Work task. Gather every line in the items below that contains the word "Ségolène", and copy each one in full.

+++ Excerpted records +++

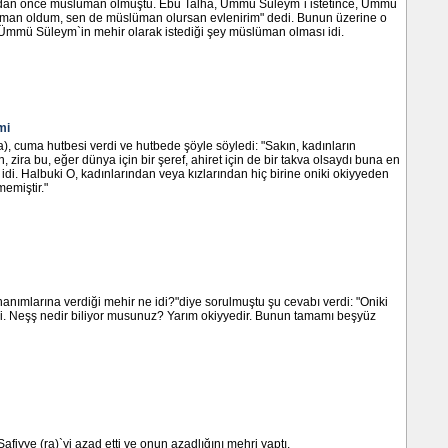
dan önce müslüman olmuştu. Ebu Talha, Ümmü Süleym`i istetince, Ümmü
man oldum, sen de müslüman olursan evlenirim" dedi. Bunun üzerine o
mmü Süleym`in mehir olarak istediği şey müslüman olması idi.
mi
a), cuma hutbesi verdi ve hutbede şöyle söyledi: "Sakın, kadınların
n, zira bu, eğer dünya için bir şeref, ahiret için de bir takva olsaydı buna en
 idi. Halbuki O, kadınlarından veya kızlarından hiç birine oniki okiyyeden
memiştir."
hanımlarına verdiği mehir ne idi?"diye sorulmuştu şu cevabı verdi: "Oniki
idi. Neşş nedir biliyor musunuz? Yarım okiyyedir. Bunun tamamı beşyüz
Safiyye (ra)`yi azad etti ve onun azadlığını mehri yaptı.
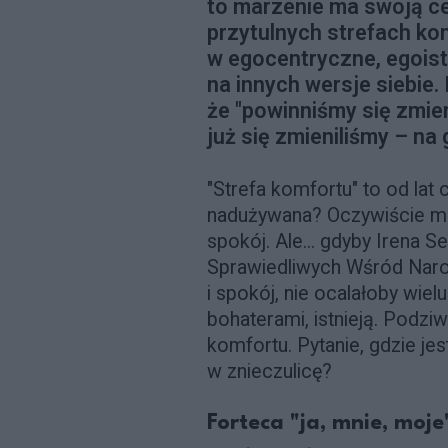
to marzenie ma swoją ce
przytulnych strefach ko
w egocentryczne, egoist
na innych wersje siebie. I
że "powinniśmy się zmien
już się zmieniliśmy – na
"Strefa komfortu" to od lat
nadużywana? Oczywiście mus
spokój. Ale... gdyby Irena 
Sprawiedliwych Wśród Naro
i spokój, nie ocalałoby wiel
bohaterami, istnieją. Podziw
komfortu. Pytanie, gdzie jes
w znieczulicę?
Forteca "ja, mnie, moje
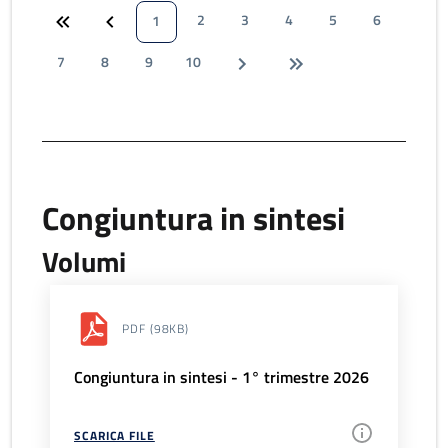
2
3
4
5
6
1
7
8
9
10
Congiuntura in sintesi
Volumi
PDF
(98KB)
Congiuntura in sintesi - 1° trimestre 2026
SCARICA FILE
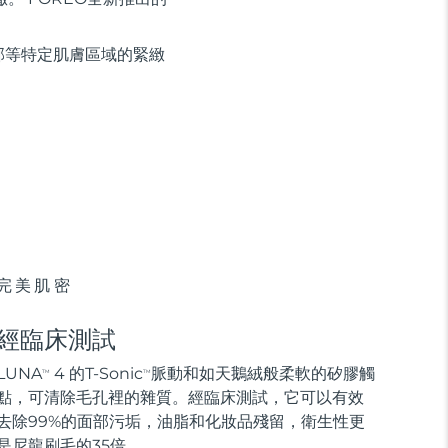
部等特定肌膚區域的緊緻
完美肌密
經臨床測試
LUNA
4 的T-Sonic
脈動和如天鵝絨般柔軟的矽膠觸
TM
TM
點，可清除毛孔裡的雜質。經臨床測試，它可以有效
去除99%的面部污垢，油脂和化妝品殘留，衛生性更
是尼龍刷毛的35倍。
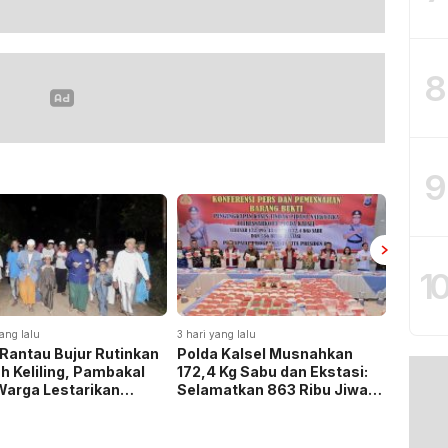
8
9
1
3 hari yang lalu
3 hari yang lalu
kan
Polda Kalsel Musnahkan
Panen Padi di Beruntung
l
172,4 Kg Sabu dan Ekstasi:
Baru, Bupati Banjar
Selamatkan 863 Ribu Jiwa
Tegaskan Komitmen Duku
dan Hemat Biaya Rehab Rp.
Ketahanan Pangan
4,3 Triliun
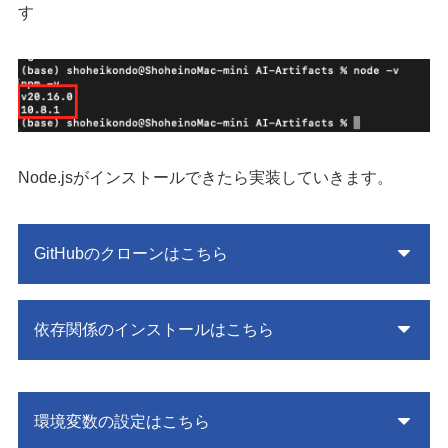
す
Node.jsがインストールできたら実装していきます。
GitHubのクローンはこちら
依存関係のインストールはこちら
環境変数の設定はこちら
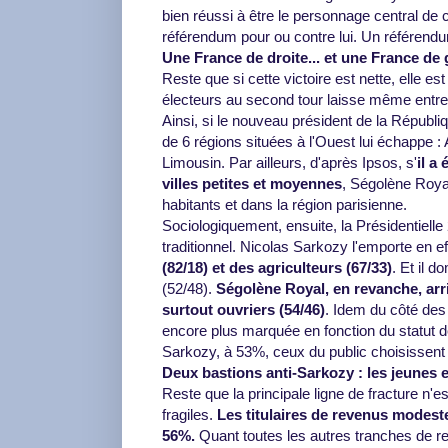
bien réussi à être le personnage central de ce
référendum pour ou contre lui. Un référendu
Une France de droite... et une France de
Reste que si cette victoire est nette, elle es
électeurs au second tour laisse même entre
Ainsi, si le nouveau président de la Républi
de 6 régions situées à l'Ouest lui échappe 
Limousin. Par ailleurs, d'après Ipsos, s'
il a
villes petites et moyennes
, Ségolène Royal
habitants et dans la région parisienne.
Sociologiquement, ensuite, la Présidentielle 
traditionnel. Nicolas Sarkozy l'emporte en e
(82/18) et des agriculteurs (67/33)
. Et il 
(52/48).
Ségolène Royal, en revanche, arri
surtout ouvriers (54/46)
. Idem du côté des
encore plus marquée en fonction du statut de 
Sarkozy, à 53%, ceux du public choisissent
Deux bastions anti-Sarkozy : les jeunes e
Reste que la principale ligne de fracture n'e
fragiles.
Les titulaires de revenus modeste
56%.
Quant toutes les autres tranches de re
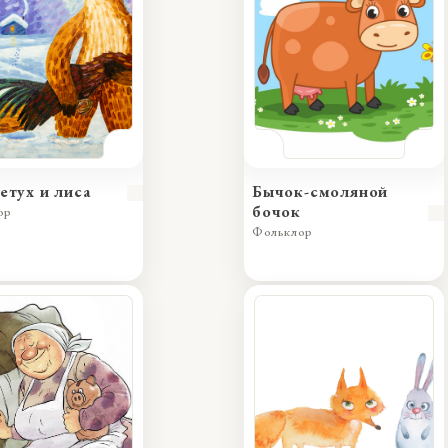
петух и лиса
Бычок-смоляной
бочок
ор
Фольклор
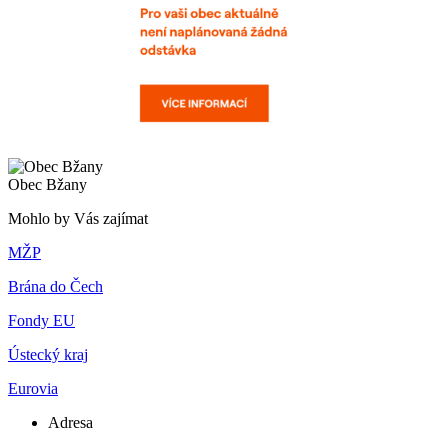
Obec Bžany
Mohlo by Vás zajímat
MŽP
Brána do Čech
Fondy EU
Ústecký kraj
Eurovia
Adresa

+++

Output for this task.
, Ségolène Royal
Ségolène Royal, en revanche, arri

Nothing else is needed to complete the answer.